* _SOURCE_

** START **

1. Is your CPAP fan in the tophat?
2. I still see a part cooling fan on your afterburner, is that just disconnected?

The slide out E try is super cool. I too have used a small PC like the one you have connected to convert a RepRap x400 ($15,000 printer) to using Klipper in the same fashion.
 
@NoGuru -
1. Yes, the CPAP fan is strung up between springs inside the metal box seen to the left of the tophat. The box has a filter on the suction side and silencers on both inlet and outlet. It's very quiet. At least at speeds suitable for PLA printing. At full speed it sounds like a quite noisy vacuum cleaner but without motor sound, only lots of air hissing. I'd say my CPAP fan is way too overpowered and more than overkill, but it's what I have so I'm going to use it. It's a 24V fan, but even at 12V it moves more than enough air for PLA at less than 20% PWM setting. Maybe I'll have to restrict the air flow to be able to use it at all with ABS, we'll see.

** END **

* _LISTED RECORDS_
** START **

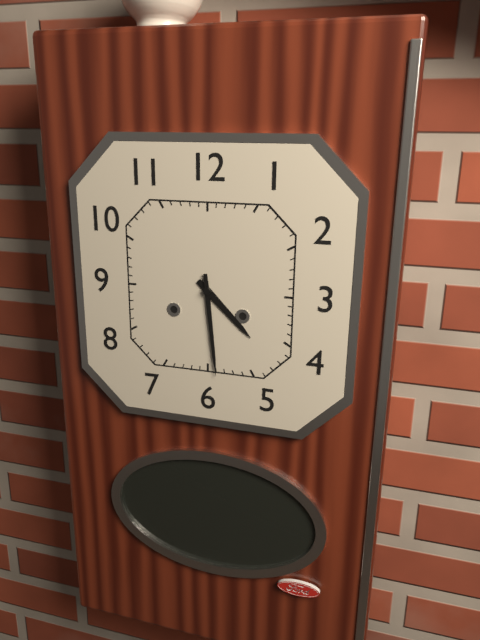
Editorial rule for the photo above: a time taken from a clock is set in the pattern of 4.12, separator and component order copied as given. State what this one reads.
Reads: 4.29
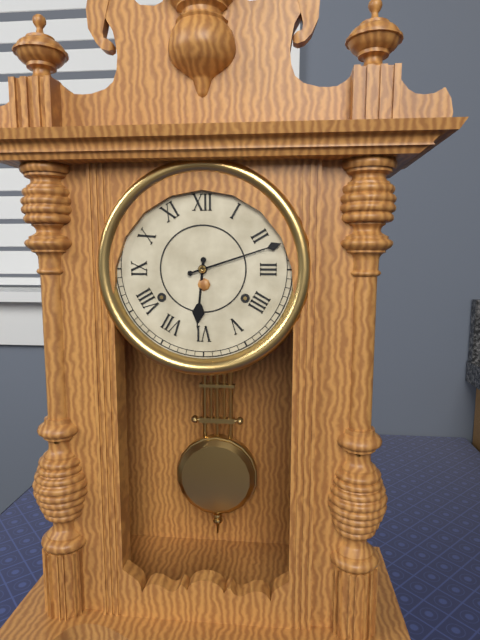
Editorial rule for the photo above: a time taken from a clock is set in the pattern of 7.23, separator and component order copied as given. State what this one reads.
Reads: 6.12
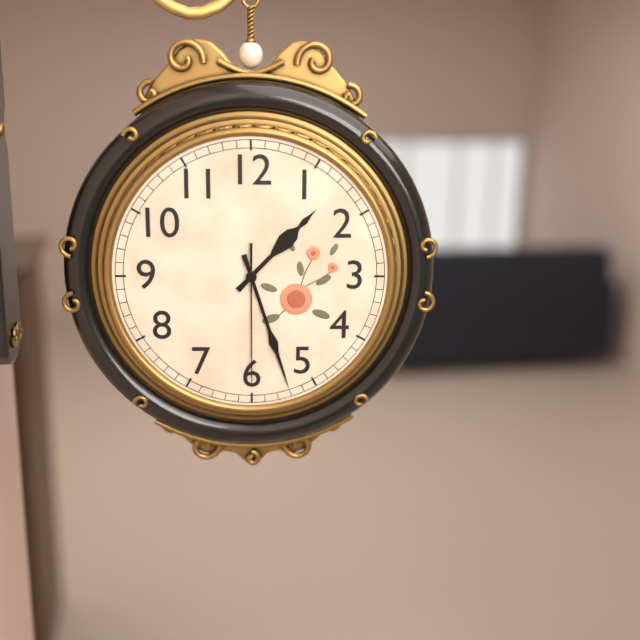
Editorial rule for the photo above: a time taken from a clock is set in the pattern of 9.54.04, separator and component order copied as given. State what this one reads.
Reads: 1.27.30
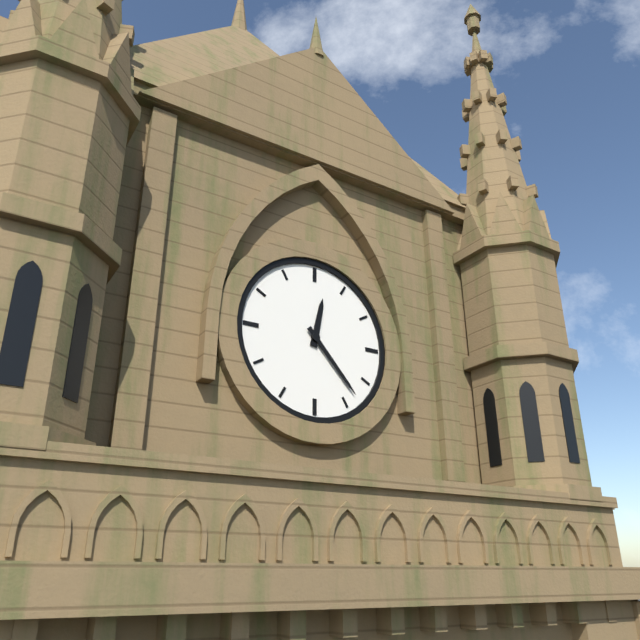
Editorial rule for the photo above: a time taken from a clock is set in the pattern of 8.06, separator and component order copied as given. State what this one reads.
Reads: 12.23
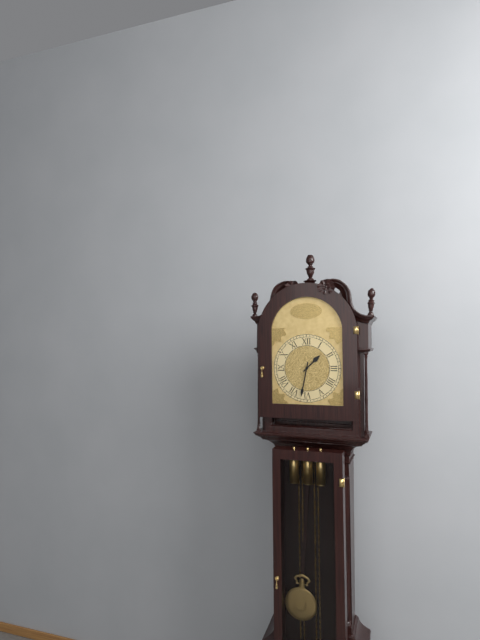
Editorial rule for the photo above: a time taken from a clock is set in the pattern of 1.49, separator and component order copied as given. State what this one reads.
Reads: 1.32
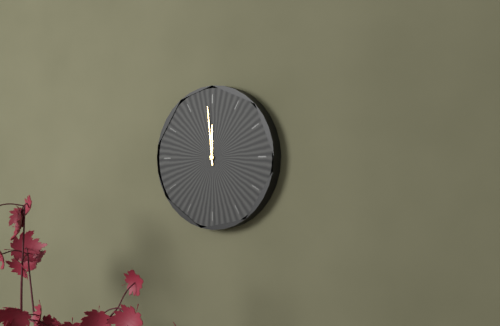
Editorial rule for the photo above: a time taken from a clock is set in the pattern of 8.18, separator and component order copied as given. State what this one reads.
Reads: 11.59
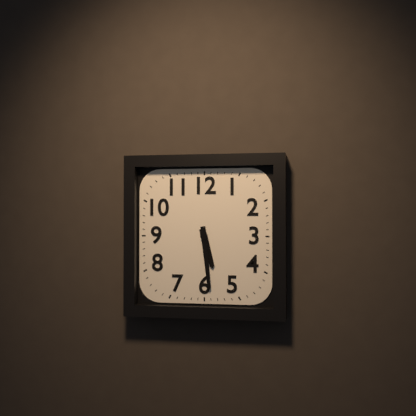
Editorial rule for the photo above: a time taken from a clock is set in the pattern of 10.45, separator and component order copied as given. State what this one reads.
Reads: 5.29
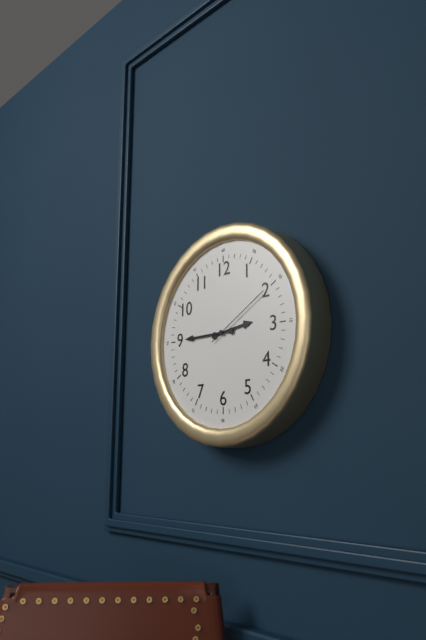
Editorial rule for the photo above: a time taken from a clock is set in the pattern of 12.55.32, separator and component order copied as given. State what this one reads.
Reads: 2.45.10
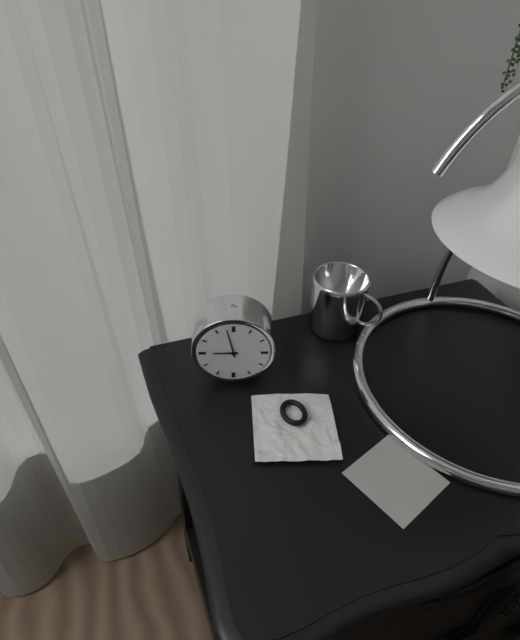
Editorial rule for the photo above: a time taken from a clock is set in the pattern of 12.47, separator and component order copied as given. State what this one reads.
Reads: 8.58
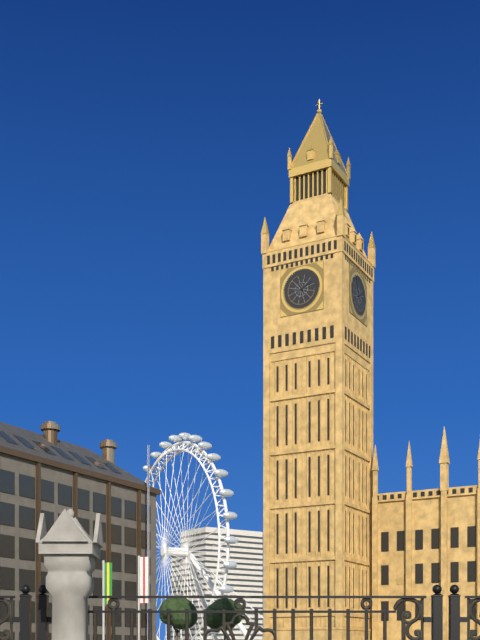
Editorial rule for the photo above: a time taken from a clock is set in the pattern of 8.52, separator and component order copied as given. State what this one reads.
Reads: 1.56
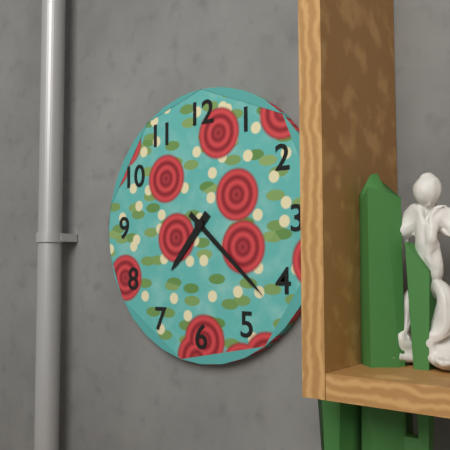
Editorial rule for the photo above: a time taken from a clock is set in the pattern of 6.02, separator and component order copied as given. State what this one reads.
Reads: 7.22
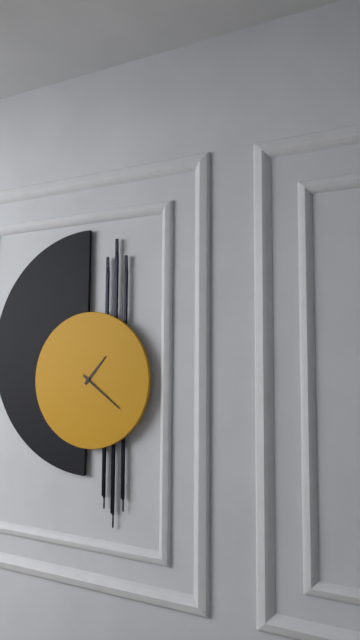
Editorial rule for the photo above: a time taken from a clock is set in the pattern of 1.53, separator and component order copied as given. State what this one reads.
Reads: 1.21
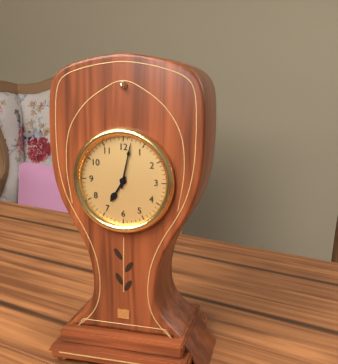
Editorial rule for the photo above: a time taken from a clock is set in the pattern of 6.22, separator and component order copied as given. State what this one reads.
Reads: 7.02
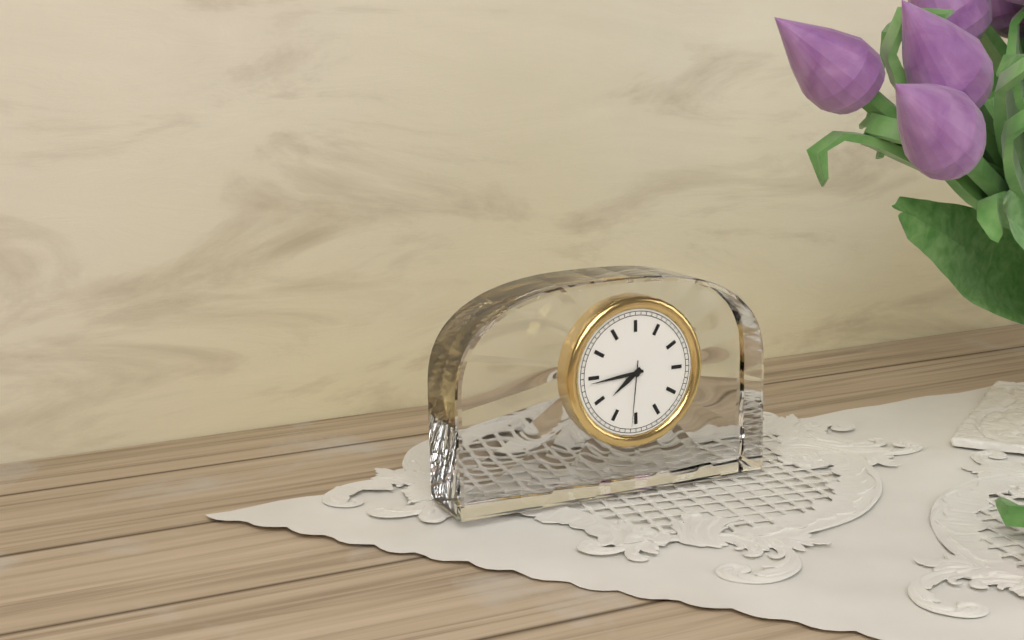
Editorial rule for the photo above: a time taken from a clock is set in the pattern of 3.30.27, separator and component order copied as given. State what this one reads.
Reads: 7.44.31
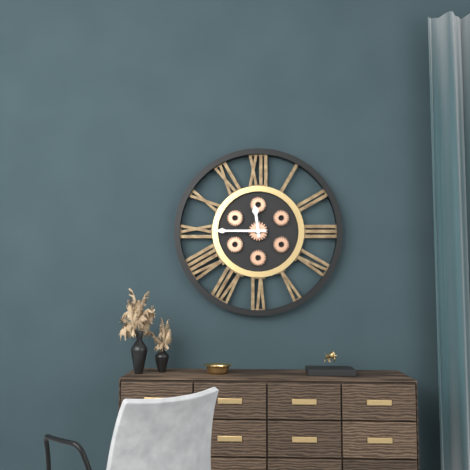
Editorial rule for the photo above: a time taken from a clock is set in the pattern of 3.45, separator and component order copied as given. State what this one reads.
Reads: 11.45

** END **

* _LIST OF TASKS_
1) Answer these questions about the forum post on the CPAP fan:
(a) Which printer did the first poster convert to Klipper using a small PC, and what is its stated price?
(b) Where exactly is the CPAP fan located?
(c) What voltage is the CPAP fan rated for?
2) Carry on the forum post about the CPAP fan from its final sentence.
The data shown above is separate material and is not part of the forum post.

* _ANSWERS TO THE PROBLEMS_
1)
(a) A RepRap x400, priced at $15,000.
(b) It is strung up between springs inside the metal box seen to the left of the tophat.
(c) 24V.

2)
2. The afterburner is currently not connected to the CPAP, it uses the stock fan. Though some trials were done with the CPAP hose attached to the afterburner fan inlet using lots of duct tape. But the Orbiter+Tap contraption - part of it can be seen at the left of the build plate - will be permanently connected to the still uncut CPAP tube that's connected to the fan box outlet.